Monday, March 28, 2011

beating a 15-storey Block with nothing but spit and automatism

Writing used to be a morning habit, a ritual before starting things that are regimented and are stamped with deadlines. Lately, writing for myself has been feeling like a chore, something that can be put off until it is forgotten in the daily grind. This happens, I guess. It’s a phase. It’s a phase though that I don’t want to eventually get used to, I want it to be a phase that I’ll always dislike the way people dislike constipation.

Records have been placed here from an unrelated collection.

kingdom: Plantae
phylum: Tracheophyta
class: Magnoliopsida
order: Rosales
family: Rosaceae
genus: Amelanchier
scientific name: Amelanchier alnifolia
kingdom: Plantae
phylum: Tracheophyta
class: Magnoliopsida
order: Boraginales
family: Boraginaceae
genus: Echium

I used to write humor and sarcasm (or so I’d like to think) but finding humor these days seems tedious, forced. It’s fascinating how I used to find something funny in bus rides or in Chucks, how I can stop and think about things that interest me or annoy me. I don’t think the humor in little things escape me, I can see them perfectly well now as I did then, it’s just the writing that escapes me I think. That’s not a good image: words evacuating from my brain en masse, slipping through my fingers, landing at the tip of my tongue.


I remember somebody who asked me for tips to fight writer’s block once. I used to think The Block cannot be fought, I used to imagine it as a colossus as tall as a 15-storey building and with massive arms and a club for good measure. The best thing to do, I told this somebody, is to ignore The Block until it becomes bored with you and goes away. You try to skirt past it and you’d just be a pulpy mess afterward. You don’t want to be road kill before your first masterpiece.


I spoke to my friend Rem about The Block once, how terrified I am of it and how much I hate it for bringing a disconnect between the ideas in my head and the non-existent words on paper. My typical creative process goes a little like this: an idea plops into my head, into the lake of ideas in there, and if the idea is persistent enough, I write it down. With The Block in place I feel that the ideas dissipate into vapor and the lake dries up. Rem says that The Block is something people invent for themselves, made of blocks of responsibilities that do not define a person.


When I thought about it, I thought of Archimedes and water displacement. I have weird thought processes, I know, but let me explain. If the lake is there, and I place The Block colossus into the water, the idea droplets are displaced and overflows.


Did that make sense to you? Oh, and yeah. My way of beating the ogre with a club is to soak it in a lake and write about it. I beat The Block by writing about it. I’m never sure if it works.